Pembuangan air olahan dari Fukushima tidak akan dibahas dalam acara tersebut.
Seorang pejabat senior di kantor kepresidenan mengatakan kepada wartawan tanpa menyebut nama bahwa masalah ini tidak ada dalam agenda karena pembicaraan telah diadakan di tingkat bilateral antara Jepang dan negara sahabatnya, termasuk Korea.
Jadwal pembuangan air akan ditentukan oleh Jepang melalui Badan Energi Atom Internasional, katanya.
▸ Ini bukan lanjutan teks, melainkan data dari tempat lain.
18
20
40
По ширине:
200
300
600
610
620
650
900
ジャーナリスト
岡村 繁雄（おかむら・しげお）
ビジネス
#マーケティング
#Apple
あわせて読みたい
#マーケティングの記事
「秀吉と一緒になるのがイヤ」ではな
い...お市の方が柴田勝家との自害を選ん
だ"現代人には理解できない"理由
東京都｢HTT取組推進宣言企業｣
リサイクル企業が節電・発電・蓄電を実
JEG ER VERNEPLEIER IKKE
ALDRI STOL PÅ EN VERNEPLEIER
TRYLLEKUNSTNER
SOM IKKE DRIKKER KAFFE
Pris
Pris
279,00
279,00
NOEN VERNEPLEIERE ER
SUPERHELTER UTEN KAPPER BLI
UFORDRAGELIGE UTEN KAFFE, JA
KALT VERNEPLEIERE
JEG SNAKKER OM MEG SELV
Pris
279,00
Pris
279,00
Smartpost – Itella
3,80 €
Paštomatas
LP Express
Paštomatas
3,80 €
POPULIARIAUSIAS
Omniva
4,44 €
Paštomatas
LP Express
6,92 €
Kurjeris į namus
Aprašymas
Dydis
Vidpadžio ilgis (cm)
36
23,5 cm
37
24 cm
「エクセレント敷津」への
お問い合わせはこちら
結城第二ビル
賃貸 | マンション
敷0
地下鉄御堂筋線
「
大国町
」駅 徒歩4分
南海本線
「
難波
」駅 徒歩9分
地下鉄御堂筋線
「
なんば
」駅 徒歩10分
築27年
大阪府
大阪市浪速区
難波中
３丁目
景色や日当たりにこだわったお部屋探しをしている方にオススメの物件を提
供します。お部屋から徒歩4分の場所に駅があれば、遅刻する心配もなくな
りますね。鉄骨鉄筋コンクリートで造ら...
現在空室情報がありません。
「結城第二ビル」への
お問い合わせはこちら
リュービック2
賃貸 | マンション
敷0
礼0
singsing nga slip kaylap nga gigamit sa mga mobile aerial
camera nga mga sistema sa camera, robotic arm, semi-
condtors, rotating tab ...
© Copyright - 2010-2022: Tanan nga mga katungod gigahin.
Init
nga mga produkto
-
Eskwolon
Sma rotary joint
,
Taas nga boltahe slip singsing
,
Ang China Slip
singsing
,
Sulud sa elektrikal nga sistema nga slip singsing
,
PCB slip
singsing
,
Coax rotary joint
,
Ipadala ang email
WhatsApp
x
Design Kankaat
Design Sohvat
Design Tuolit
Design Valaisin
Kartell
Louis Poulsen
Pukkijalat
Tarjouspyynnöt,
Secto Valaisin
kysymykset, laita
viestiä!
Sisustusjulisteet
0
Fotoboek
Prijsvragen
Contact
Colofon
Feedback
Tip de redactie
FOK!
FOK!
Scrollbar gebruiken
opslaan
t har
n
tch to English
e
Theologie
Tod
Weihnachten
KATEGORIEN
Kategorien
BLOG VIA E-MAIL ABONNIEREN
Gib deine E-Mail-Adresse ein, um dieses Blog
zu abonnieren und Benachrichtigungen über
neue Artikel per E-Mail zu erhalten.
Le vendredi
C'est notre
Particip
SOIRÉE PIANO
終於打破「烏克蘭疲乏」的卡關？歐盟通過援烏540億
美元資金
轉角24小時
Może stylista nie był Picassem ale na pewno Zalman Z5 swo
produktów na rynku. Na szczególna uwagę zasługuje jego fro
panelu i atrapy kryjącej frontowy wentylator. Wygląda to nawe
Pejabat tersebut mengatakan bahwa pernyataan bersama setelah KTT tersebut dapat mencakup tanggapan bersama yang secara khusus menyebut Korea Utara sebagai rezim yang memiliki rudal balistik dan ancaman nuklir yang signifikan.
Tiongkok menyatakan ketidaknyamanannya atas meningkatnya solidaritas antara ketiga negara.
Menjelang KTT Korea-AS-Jepang, surat kabar resmi Tiongkok, Global Times, baru-baru ini memperingatkan bahwa KTT tersebut dapat membahayakan Korea Selatan dan Jepang, mengutip keinginan AS untuk membangun aliansi militer trilateral ‘mini-gaya NATO’ di Asia Timur Laut. Dikatakan: “Jalan yang dipilih (Korea dan Jepang) akan meninggalkan catatan kaki yang sangat berbeda dalam sejarah.”
Terungkap pada hari Minggu bahwa duta besar Tiongkok dan Rusia bertemu di Seoul dan Pyongyang.
Menurut layanan jejaring sosial Kedutaan Besar Rusia dan situs Kedutaan Besar Tiongkok di Korea Selatan, Duta Besar Tiongkok Xing Haiming dan Duta Besar Rusia Andrey Kulik bertemu di Kedutaan Besar Tiongkok di Seoul pada hari Kamis.
Pertemuan antara duta besar Tiongkok dan Rusia di Pyongyang terjadi pada waktu yang hampir bersamaan. Duta Besar Tiongkok untuk Korea Utara Wang Yajun bertemu dengan Duta Besar Rusia untuk Korea Utara Alexander Matsegora di Kedutaan Besar Tiongkok di Pyongyang pada hari Jumat untuk membahas masalah Semenanjung Korea dan isu-isu internasional dan regional, menurut Kedutaan Besar Tiongkok di Korea Utara.
Kantor kepresidenan mengatakan mereka tidak memperkirakan pernyataan tersebut akan menggunakan bahasa yang menargetkan Tiongkok.
Pejabat senior tersebut mengatakan: “(Pernyataan bersama) diharapkan tidak berisi ekspresi yang menunjukkan bahwa negara-negara seperti Korea, AS, dan Jepang memusuhi Tiongkok, atau bahwa mereka ‘berperilaku seperti ini’ karena Tiongkok.”